Microsoft Corp (MSFT) - Get Report shares are set to open at a two-month high Thursday after the world's most valuable company saw a boost in sales from stay-at-home orders amid the coronavirus pandemic that helped it post Street-beating quarterly profits.
Microsoft said diluted earnings for the three months ending in March, the company's fiscal second quarter, came in at $1.40 per share, a 22.8% increase from the same period last year and firmly ahead of the Street consensus forecast of $1.26 per share. Overall group revenues, Microsoft said, rose 15% from last year to $35 billion, topping analysts' estimates of a $33.6 billion tally.
Commercial cloud revenues, which combine Microsoft's Azure with other cloud-based software offerings, rose 39% to $13.3 billion, the company said, while working-from-home orders boosted software upgrades and added to engagement time on its XBox gaming platform, which saw subscribers double from last year. Intelligent cloud revenues rose 27% to 12.28 billion.

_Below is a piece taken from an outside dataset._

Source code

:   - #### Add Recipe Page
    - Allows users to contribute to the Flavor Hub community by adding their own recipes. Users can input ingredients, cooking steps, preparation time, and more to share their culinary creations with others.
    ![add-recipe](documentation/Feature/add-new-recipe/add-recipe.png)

"Stepping back from the quarter and reflecting more broadly on the next decade, the defining secular trend will be the increasing rate of digitization of people, places and things," CEO Satya Nadella told investors on a conference call late Wednesday. "This malleable power of software will drive productivity growth across all industries, leading to more inclusive economic growth far beyond the domains of consumer tech today. Tech spend as a percentage of GDP is projected to double over the next decade."
"We are expanding our opportunity across all our businesses. Along with this opportunity, we recognize the responsibility we have to ensure the technology we build is always inclusive, trusted and is creating more sustainable work," he added. "Our customers see this urgent need and are looking to us in partnership with them to take action."
Microsoft shares were marked 2.6% higher in pre-market trading Thursday to indicate an opening bell price of $182.05 each, the highest since February 21 and a move that would extend the stock's year-to-date gain to around 15.5%..
"Given current economic weakness and emphasis on (working-from-home), we believe that Microsoft, along with ServiceNow results, indicates that enterprise spend is being prioritized in areas that include cloud, workflow, and certain areas of security," said BMO Capital Markets analyst Keith Bachman, who boosted his price target on the stock by $12, to $212 per share, with an outperform rating.
"For Microsoft, we think this has and will continue to benefit Azure and Office, including Teams and security. Though not within enterprise spend, gaming is also benefiting. While likely conservative, we think Microsoft’s guide suggests areas of diminished demand."